### INSTRUCTIONS TO FOLLOW
Print all the data below exactly, without images.

○ ○ ○ ○ ○

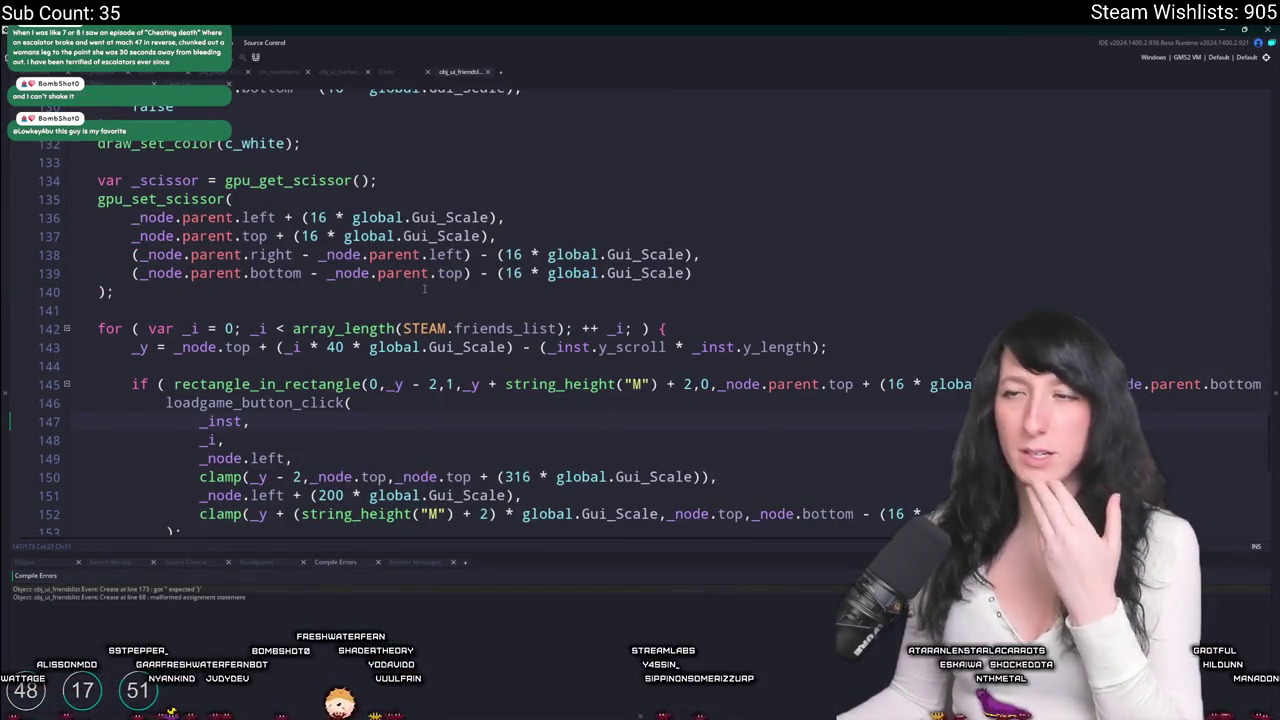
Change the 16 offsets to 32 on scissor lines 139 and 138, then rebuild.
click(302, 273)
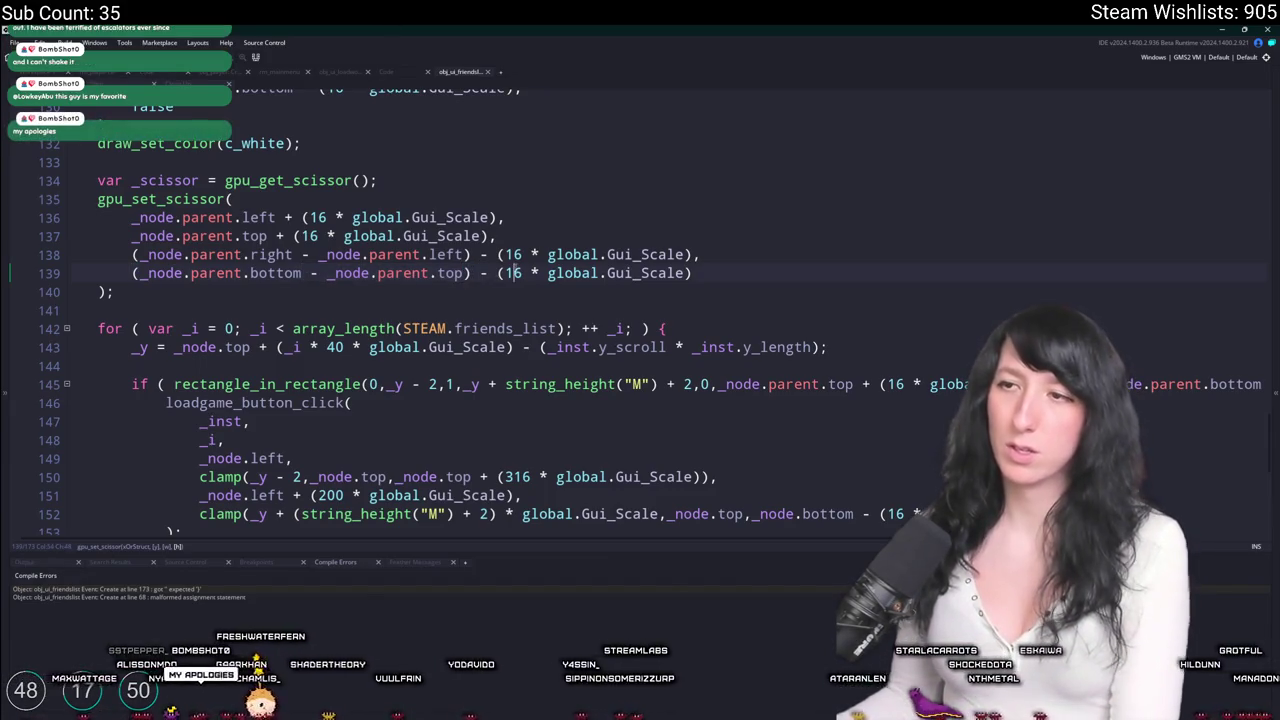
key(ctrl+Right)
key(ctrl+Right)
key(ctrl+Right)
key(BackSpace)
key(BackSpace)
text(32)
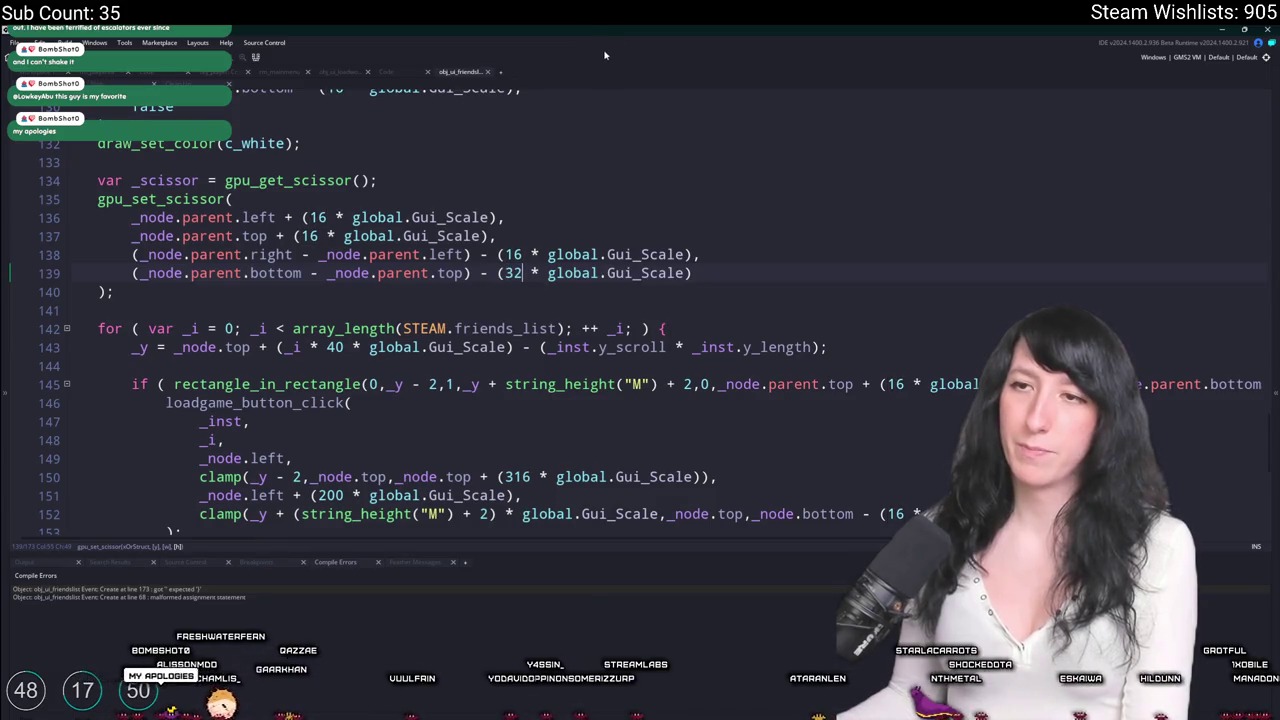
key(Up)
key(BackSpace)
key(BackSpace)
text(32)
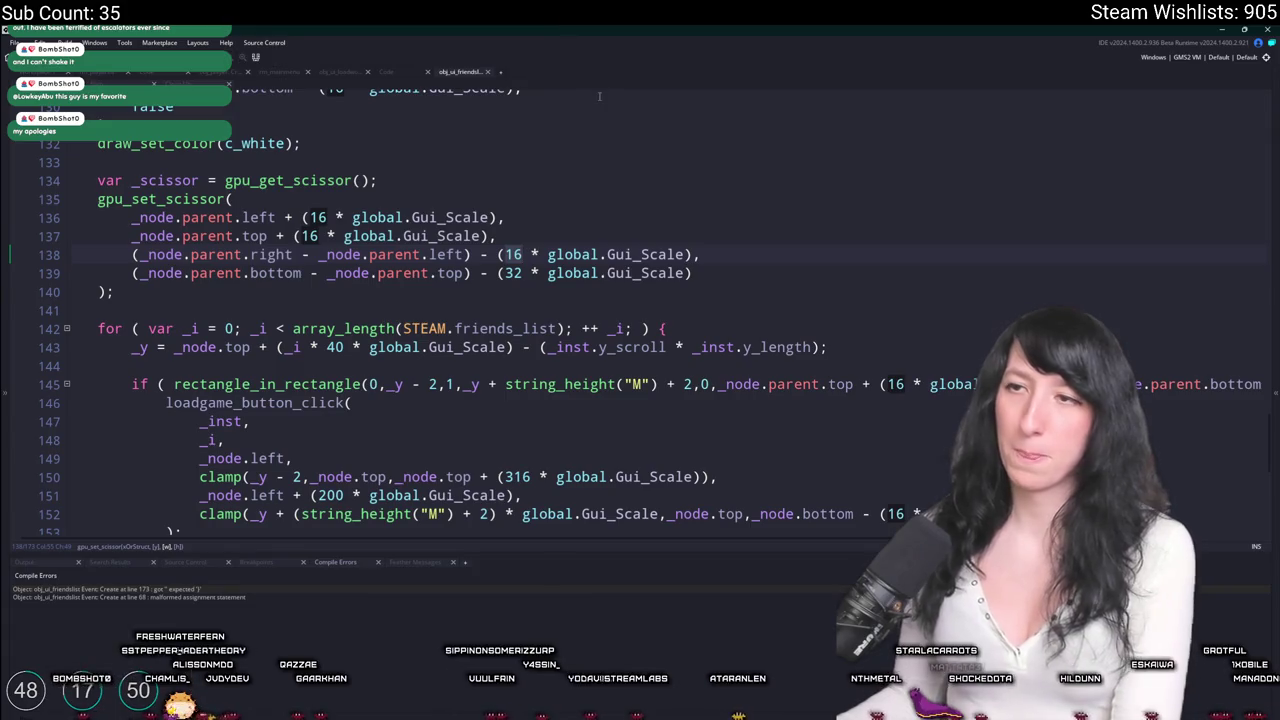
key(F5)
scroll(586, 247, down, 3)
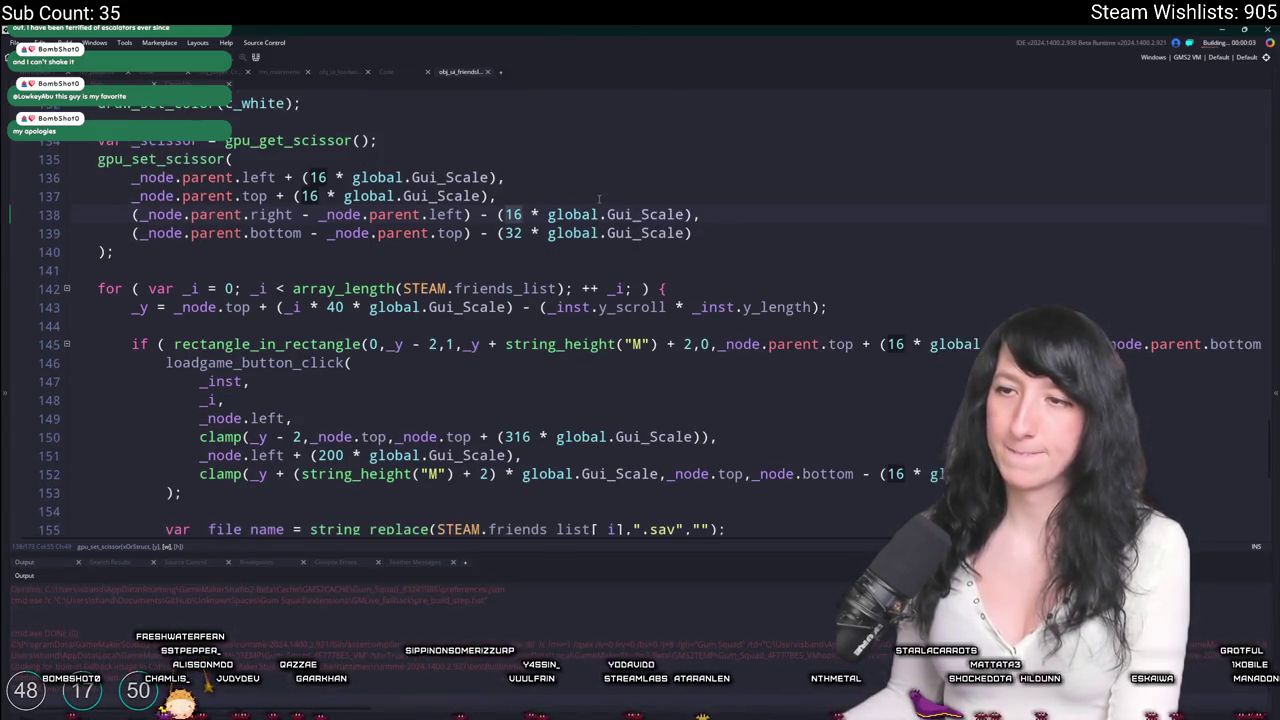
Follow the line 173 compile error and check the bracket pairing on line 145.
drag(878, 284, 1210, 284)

○ ○ ○ ○ ○

### WRITTEN RESPONSE
Change the 16 offsets to 32 on scissor lines 139 and 138, then rebuild.
click(302, 273)
key(ctrl+Right)
key(ctrl+Right)
key(ctrl+Right)
key(BackSpace)
key(BackSpace)
text(32)
key(Up)
key(BackSpace)
key(BackSpace)
text(32)
key(F5)
scroll(586, 247, down, 3)
Follow the line 173 compile error and check the bracket pairing on line 145.
drag(878, 284, 1210, 284)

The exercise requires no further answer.